> _To-do item_
From top to bottom, write out the listing exactly and skip every picture.

> _Data supplied_
-=-=-=-=-

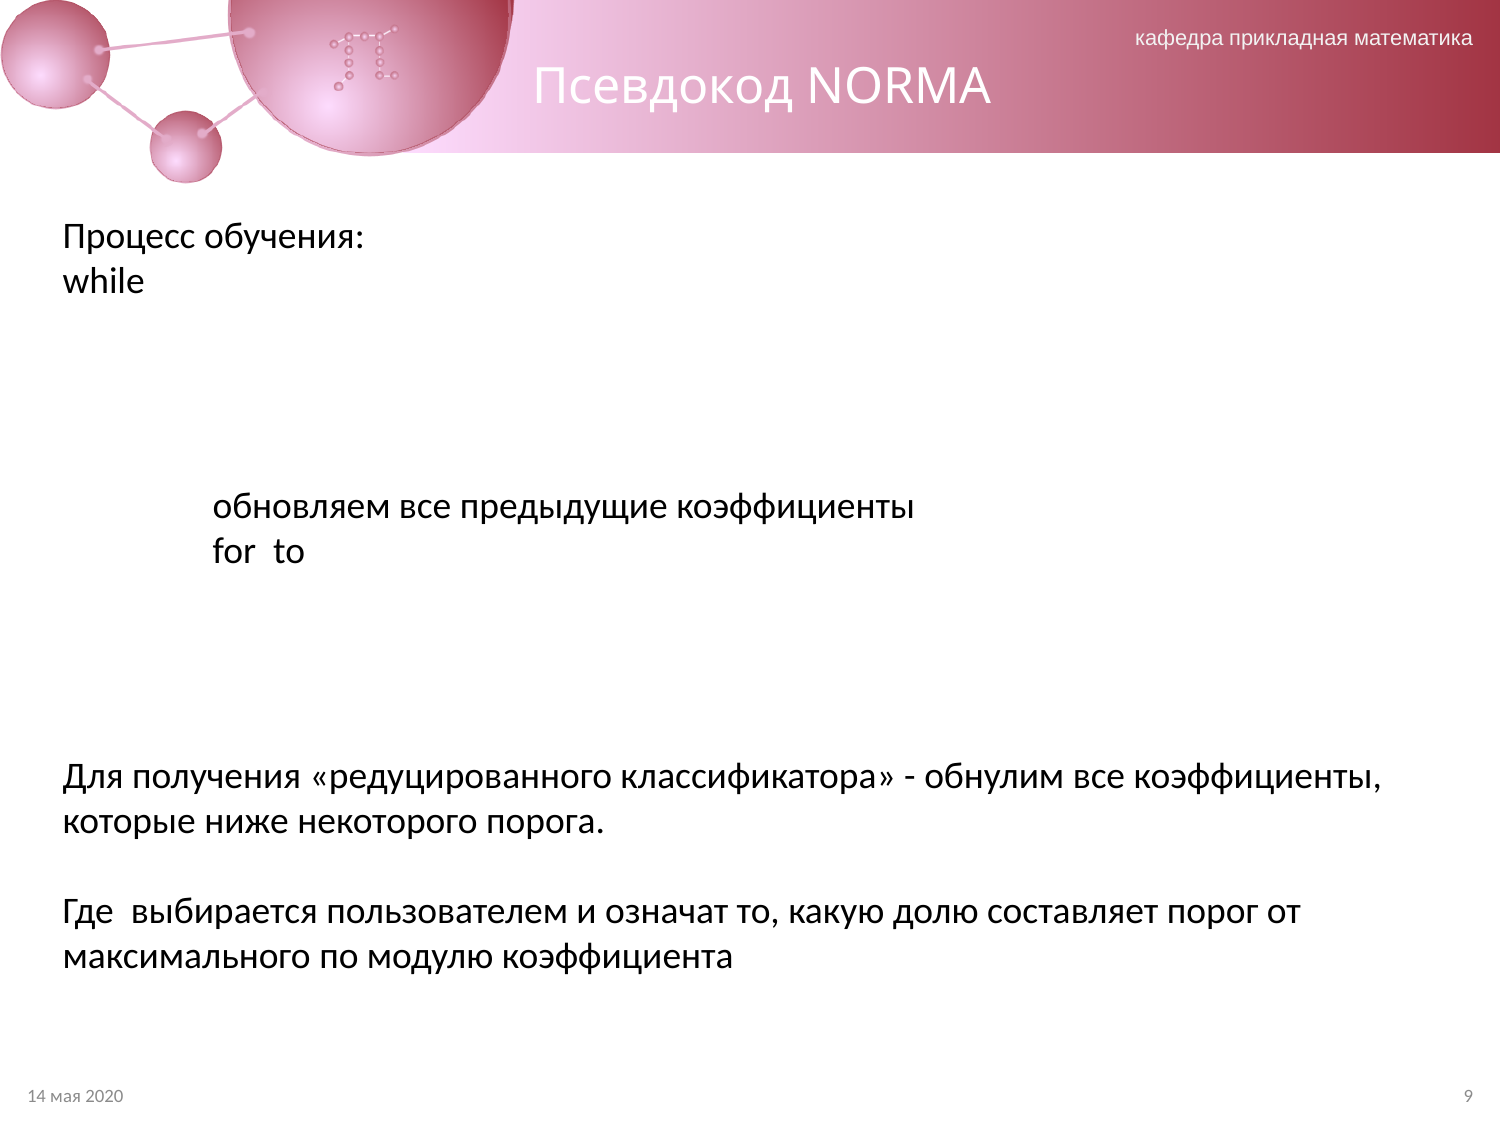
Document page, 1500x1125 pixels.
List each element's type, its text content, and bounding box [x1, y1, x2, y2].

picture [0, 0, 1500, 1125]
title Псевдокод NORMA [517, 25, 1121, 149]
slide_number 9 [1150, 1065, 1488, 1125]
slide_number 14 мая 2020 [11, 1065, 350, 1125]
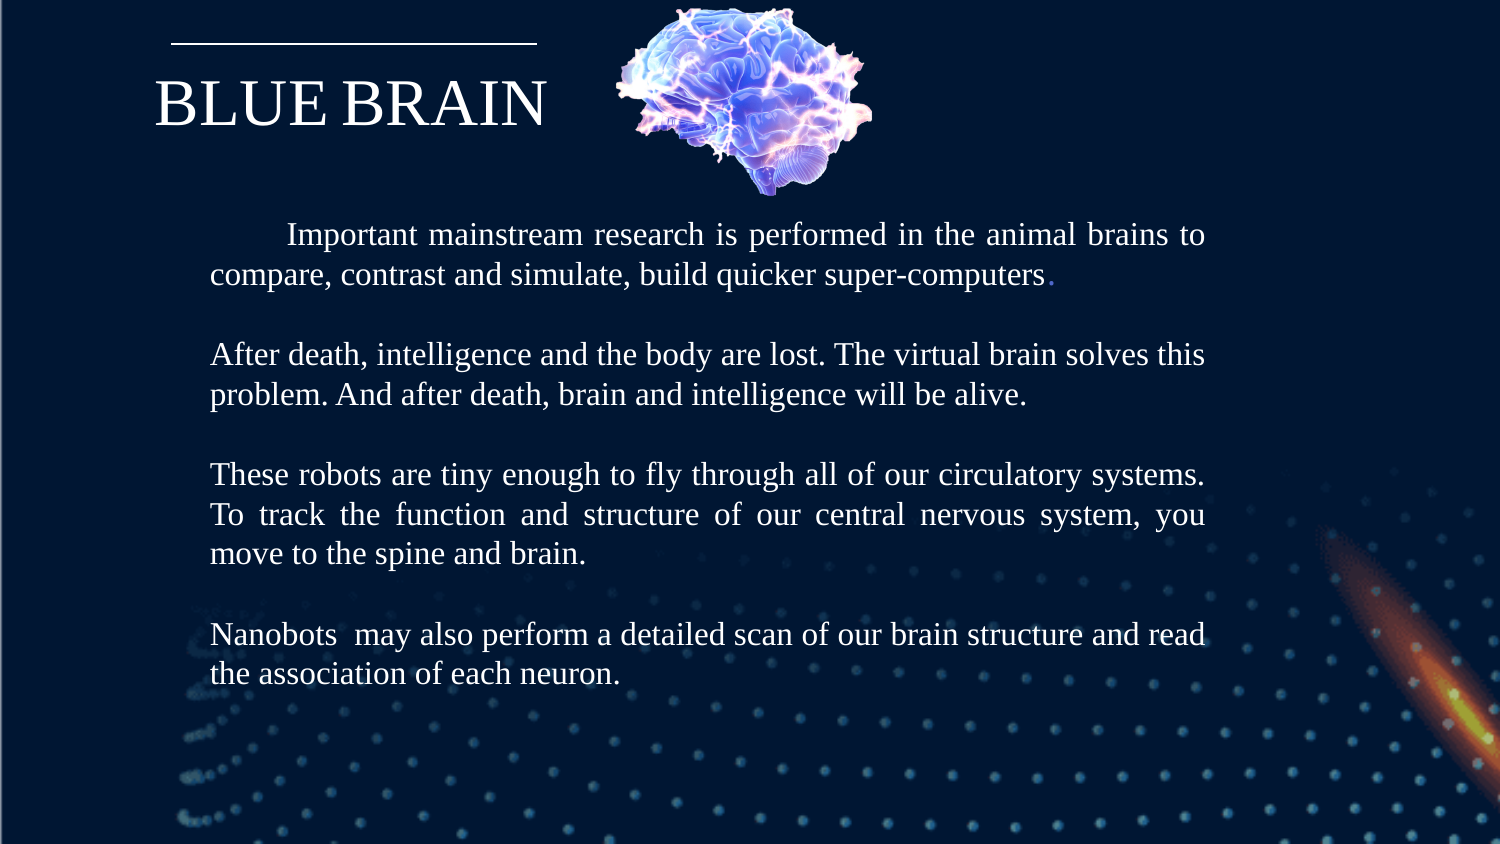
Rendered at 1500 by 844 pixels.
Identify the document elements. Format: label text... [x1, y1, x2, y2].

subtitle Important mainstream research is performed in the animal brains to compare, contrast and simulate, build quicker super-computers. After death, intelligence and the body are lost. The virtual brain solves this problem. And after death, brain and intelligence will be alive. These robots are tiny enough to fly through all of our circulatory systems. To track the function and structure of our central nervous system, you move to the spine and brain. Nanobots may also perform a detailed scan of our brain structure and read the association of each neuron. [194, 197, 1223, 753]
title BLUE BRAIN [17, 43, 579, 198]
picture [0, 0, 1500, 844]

-=-=-=-=-

> _Response to the task_
Document page, 1500x1125 pixels.
List each element's type, its text content, and bounding box [x1, y1, x2, y2].

picture [0, 0, 1500, 1125]
title Псевдокод NORMA [517, 25, 1121, 149]
slide_number 9 [1150, 1065, 1488, 1125]
slide_number 14 мая 2020 [11, 1065, 350, 1125]
Rendered at 1500 by 844 pixels.
Identify the document elements. Format: label text... [x1, y1, x2, y2].

subtitle Important mainstream research is performed in the animal brains to compare, contrast and simulate, build quicker super-computers. After death, intelligence and the body are lost. The virtual brain solves this problem. And after death, brain and intelligence will be alive. These robots are tiny enough to fly through all of our circulatory systems. To track the function and structure of our central nervous system, you move to the spine and brain. Nanobots may also perform a detailed scan of our brain structure and read the association of each neuron. [194, 197, 1223, 753]
title BLUE BRAIN [17, 43, 579, 198]
picture [0, 0, 1500, 844]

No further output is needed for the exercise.